Le problème concerne non seulement la place accordée à chacun d'eux, mais aussi le contenu. N'étant pas russophone, je me garderai de porter quelque jugement sur le travail d'André Lischke, auquel on peut faire confiance, semble-t-il. Moins de quinze pages pour Casse-Noisette, illustrations comprises, sans discographie ni vidéographie, est-ce sérieux pour un ballet de cette importance ? Quant à Aleko, il semble vraiment maudit. Quatre pages, illustrations comprises, quelque peu indigentes à propos de Pouchkine et du thème tzigane à l'opéra, c'est dérisoire. S'il est signalé que le livret de Carmen emprunte au caractère et aux situations, l'auteure ignore les emprunts textuels faits à Pouchkine1.  Ne sont même pas mentionnés les très nombreux ouvrages lyriques qui y ont trouvé leur source. Ainsi, beaucoup plus grave : pas un mot sur Leoncavallo, dont les rédacteurs semblent ignorer le magnifique I Zingari, heureusement recréé au Festival de Radio France-Montpellier2, qui surpasse de beaucoup Paillasse.

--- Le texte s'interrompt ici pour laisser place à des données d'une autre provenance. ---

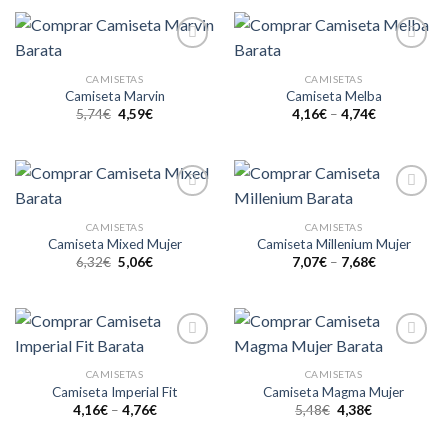
Añadir
Añadir
a la
a la
CAMISETAS
CAMISETAS
lista de
lista de
Camiseta Marvin
Camiseta Melba
deseos
deseos
5,74
€
4,59
€
4,16
€
–
4,74
€
Añadir
Añadir
a la
a la
CAMISETAS
CAMISETAS
lista de
lista de
Camiseta Mixed Mujer
Camiseta Millenium Mujer
deseos
deseos
6,32
€
5,06
€
7,07
€
–
7,68
€
Añadir
Añadir
a la
a la
CAMISETAS
CAMISETAS
lista de
lista de
Camiseta Imperial Fit
Camiseta Magma Mujer
deseos
deseos
4,16
€
–
4,76
€
5,48
€
4,38
€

Nicolas Derny, qui s'emploie à examiner le vérisme d'Aleko, n' y fait jamais référence... Enfin, si la bibliographie mentionne l'ouvrage d'un musicologue suisse, russophone, François Buhler, publié en mai 2015, éclairant Aleko de façon magistrale, aucun des rédacteurs ne semble l'avoir lu... Léger, léger !

Eusebius
14 janvier 2016

  1. Sinon la dernière réplique, citation reprise dans chacun des deux articles, ce qui est très peu.
  2. Magistralement dirigé par Michele Mariotti, en juillet 2014, avec une fort belle distribution.